Mountain High School in Colorado Springs, rattled in a corner 3-pointer with 29 seconds left to tie the game 71-71 and force overtime.

But the choice to ride the guards through overtime — both because they were among the only Lobos scoring in the second half and because UNM’s starting big men 6-foot-9 Bayron Matos and 6-10 Valdir Manuel managed just a combined 10 points and seven rebounds against a guard-dominated Cowboys roster — proved costly in the extra period. The two freshmen guards went cold, going 0-5 in overtime as Wyoming outscored the Lobos 12-3 in the extra frame.

“We didn’t protect our basket very well on the backboard — gave them way too many second chances,” Lobos coach Paul Weir said of Wyoming’s season-best 13 offensive rebounds that led to 12 second-chance points in a game the Lobos defense held the offensive-oriented Cowboys under 40% shooting in regulation. “… I told them that after the game. We have to own that. We have to, obviously, own making more free throws (UNM finished 13-of-28 at the line). And I think just that toughness — we ran out of gas. There’s no question about it. But there’s got to be more of a fight to fight through that fatigue.”

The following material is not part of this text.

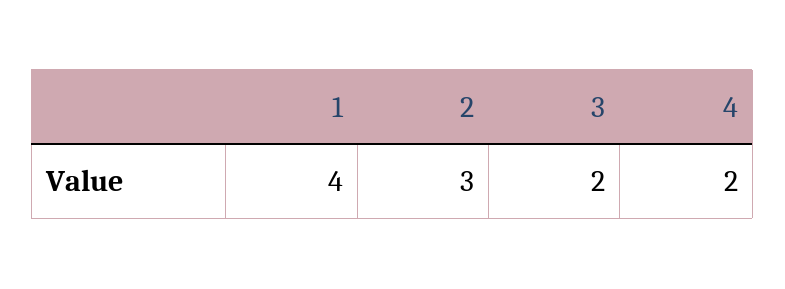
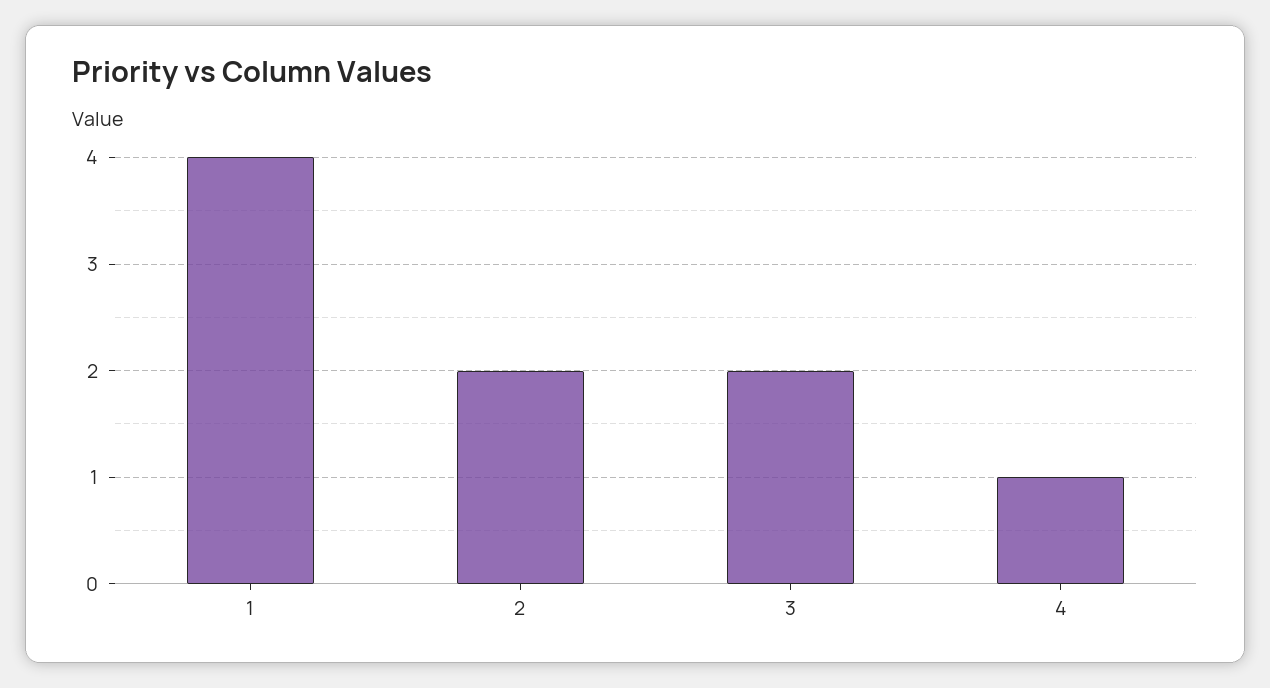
2: 3 -> 2
4: 2 -> 1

The Lobos, who called off a two-game series two weeks ago against San Diego State with only five scholarshi­p players available and had last week’s two-game series against Colorado State called off by Larimer County (Colo.) health officials due to COVID-19 concerns, played 10 scholarshi­p players at least 10 minutes apiece on Wednesday and only one player (Maluach) played more than 30 minutes, so fatigue wasn’t what the coaching staff expected to see late.

Wyoming (11-9, 5-8 MWC) had six players score in double figures, including 17 from freshman Marcus Williams. Backup big man Hunter Thompson hit four of the team’s 13 3-pointers for 14 points.

The teams will play again Friday at Clune Arena.

LOOK WHO’S BACK: Of the three players who were injured and not available had the Lobos played the San Diego State series two weeks ago or Colorado State last week — Rod Brown (ankle), Singleton (knee) and Marin (eye) — all played Wednesday.